[Start of section]
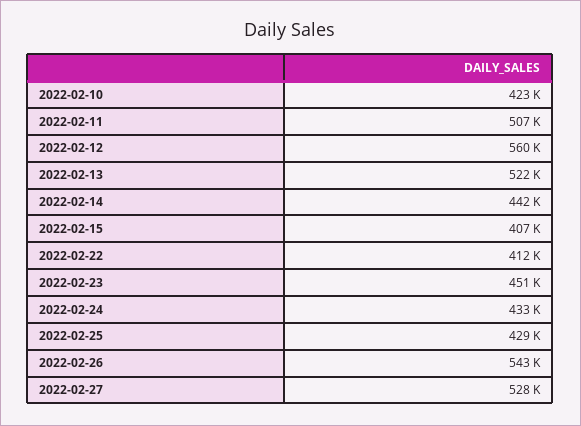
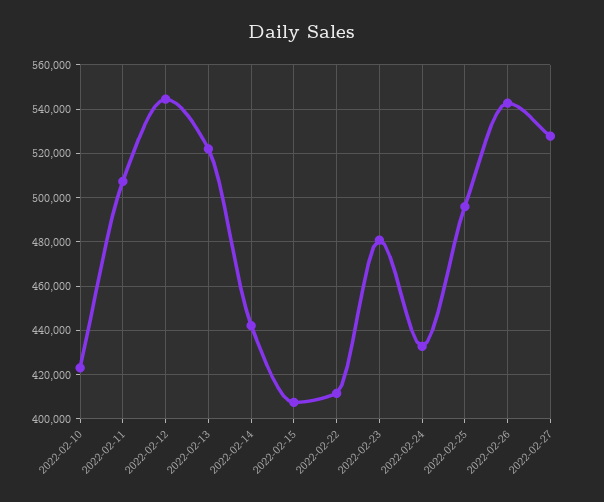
2022-02-12: 560000 -> 545000
2022-02-23: 451000 -> 480000
2022-02-25: 429000 -> 495000

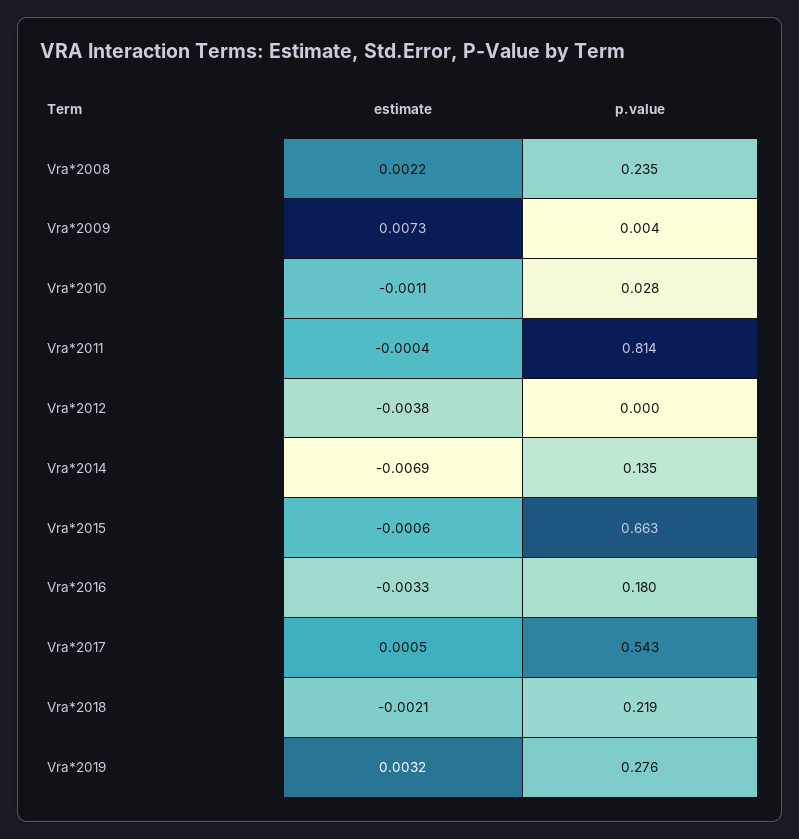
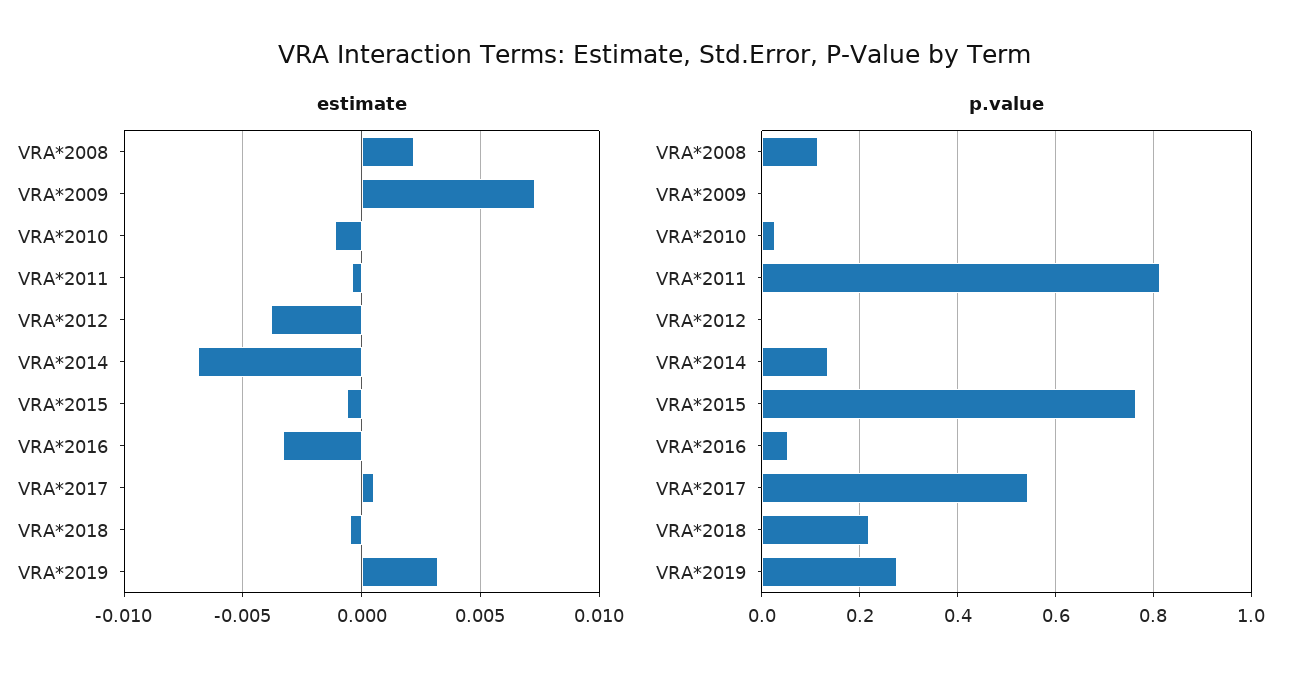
p.value, Vra*2008: 0.235 -> 0.12
p.value, Vra*2015: 0.663 -> 0.76
p.value, Vra*2016: 0.18 -> 0.06
estimate, Vra*2018: -0.0021 -> -0.0005

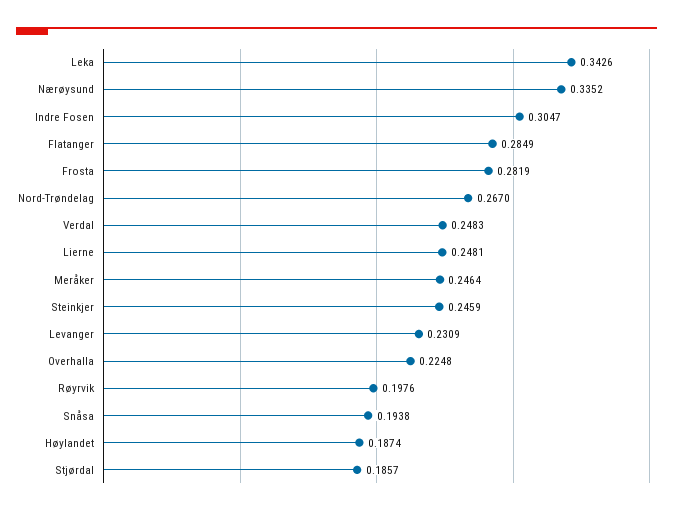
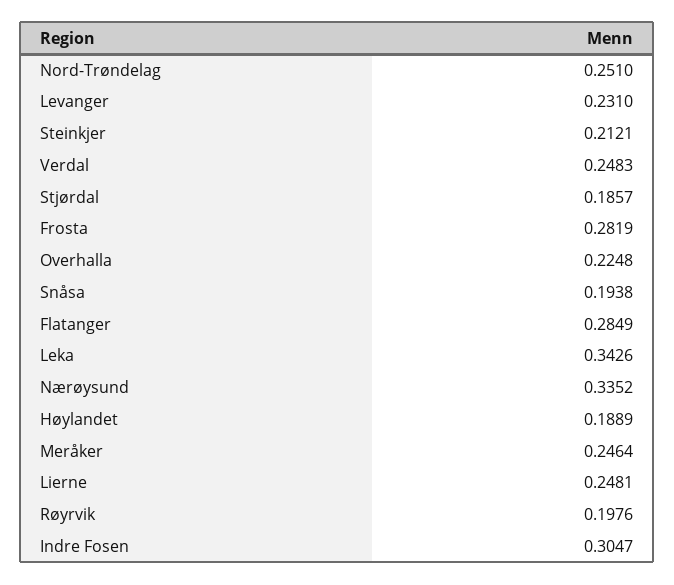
Nord-Trøndelag: 0.267 -> 0.251
Steinkjer: 0.2459 -> 0.2121
Levanger: 0.2309 -> 0.231
Høylandet: 0.1874 -> 0.1889

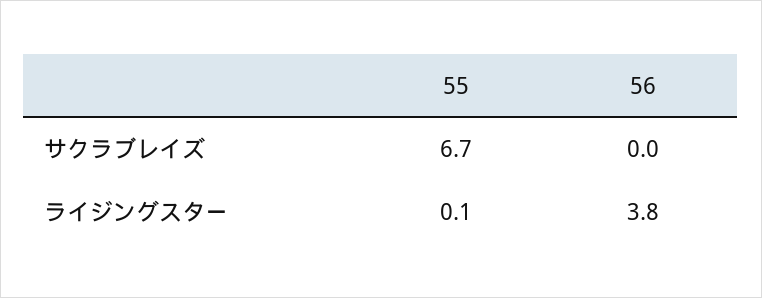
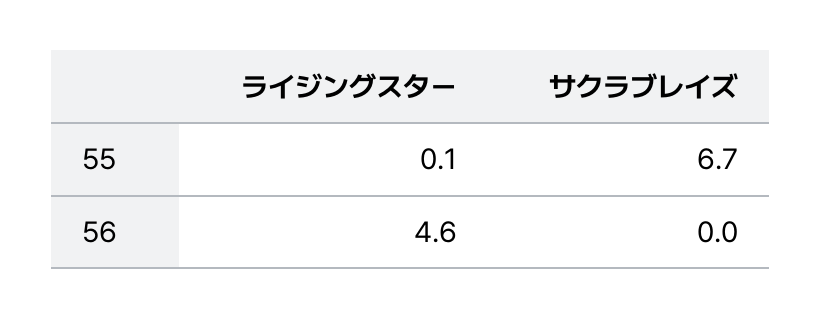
56, ライジングスター: 3.8 -> 4.6

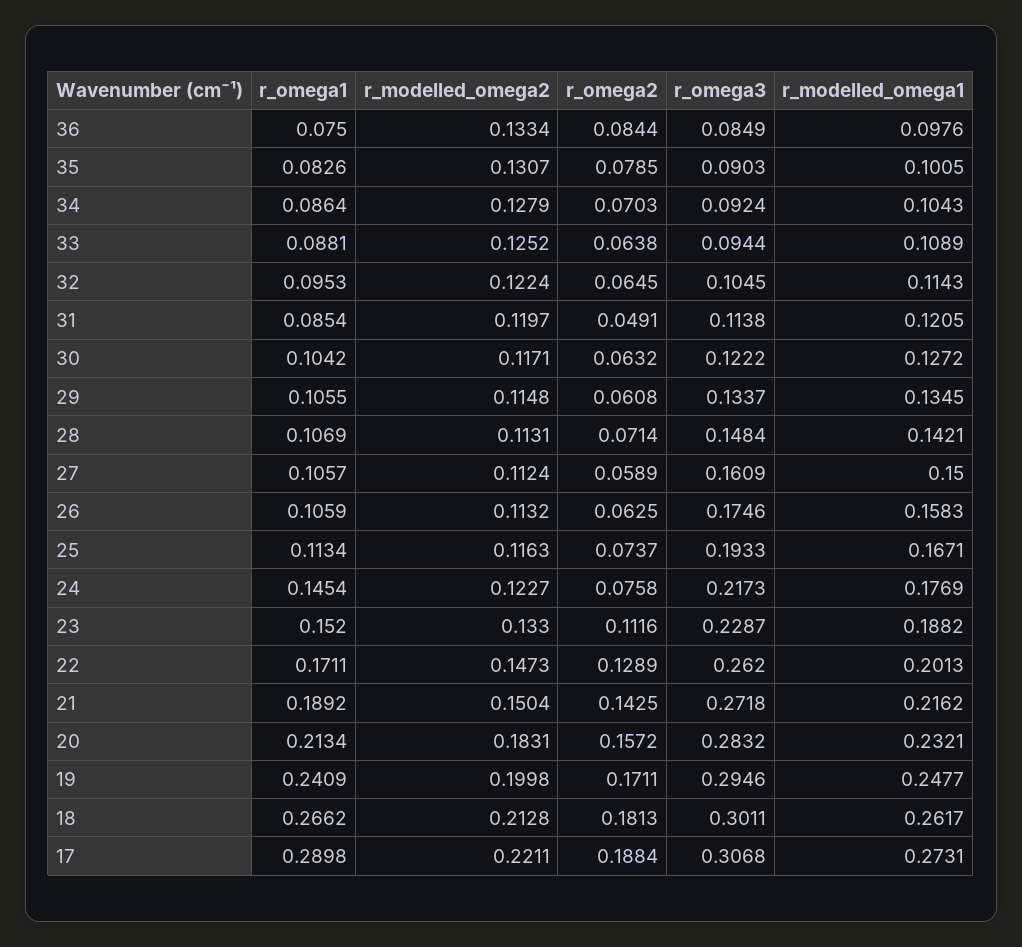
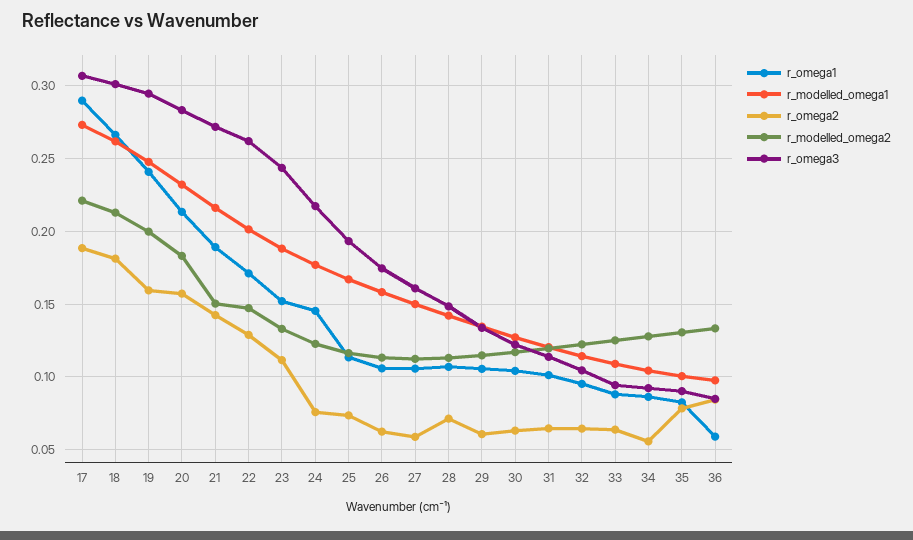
r_omega1, 36: 0.075 -> 0.06
r_omega2, 34: 0.0703 -> 0.055
r_omega1, 31: 0.0854 -> 0.1
r_omega2, 31: 0.0491 -> 0.065
r_omega3, 23: 0.2287 -> 0.245
r_omega2, 19: 0.1711 -> 0.16

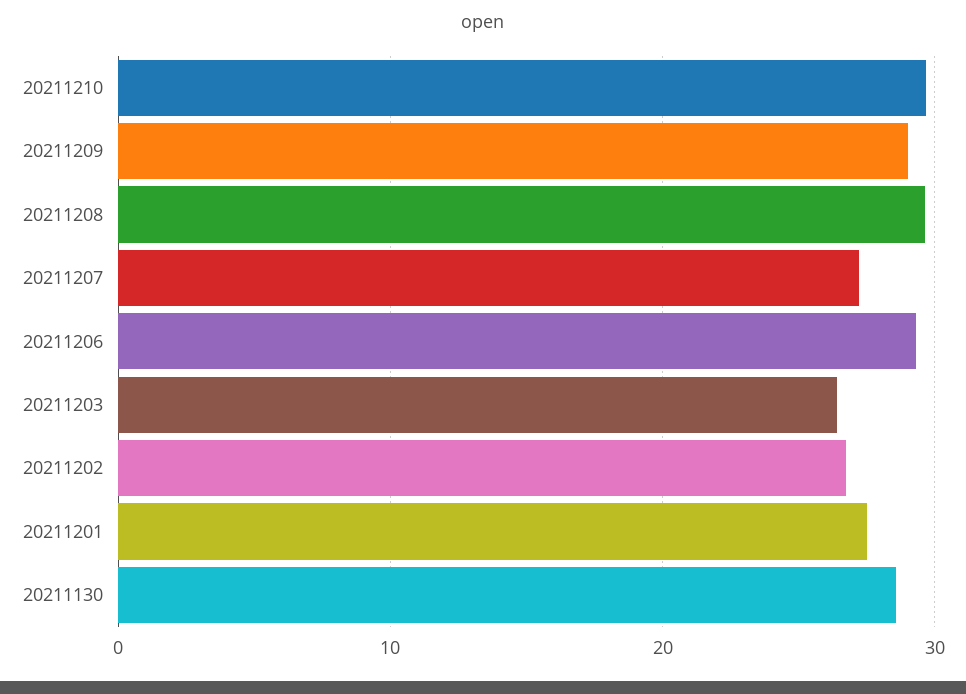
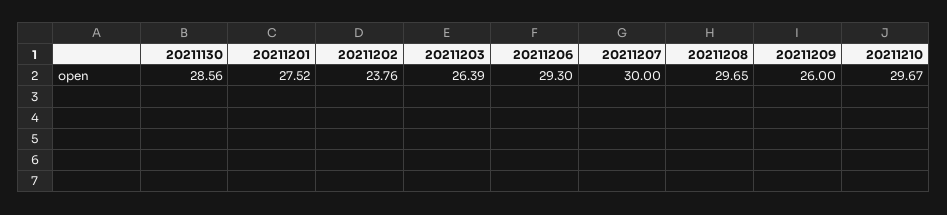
20211209: 29 -> 26
20211207: 27 -> 30
20211202: 27 -> 23.76

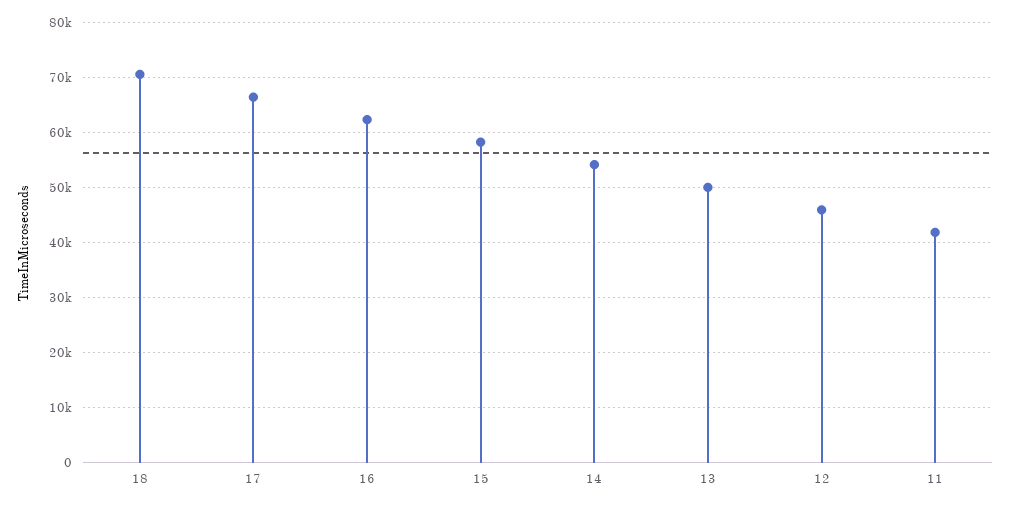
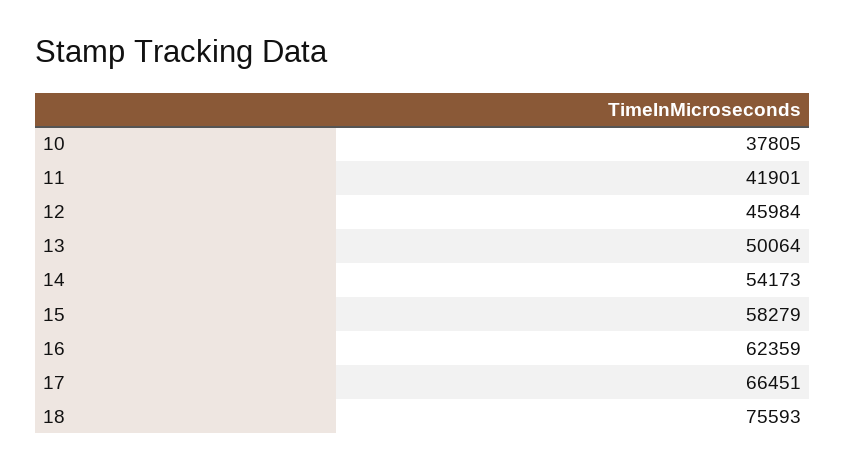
18: 70000 -> 75593
10: none -> 37805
[End of section]
- YOUR GOAL
Copy out all lines of the material above in which "value" occurs.

- COMPLETED EXERCISE
p.value, Vra*2008: 0.235 -> 0.12
p.value, Vra*2015: 0.663 -> 0.76
p.value, Vra*2016: 0.18 -> 0.06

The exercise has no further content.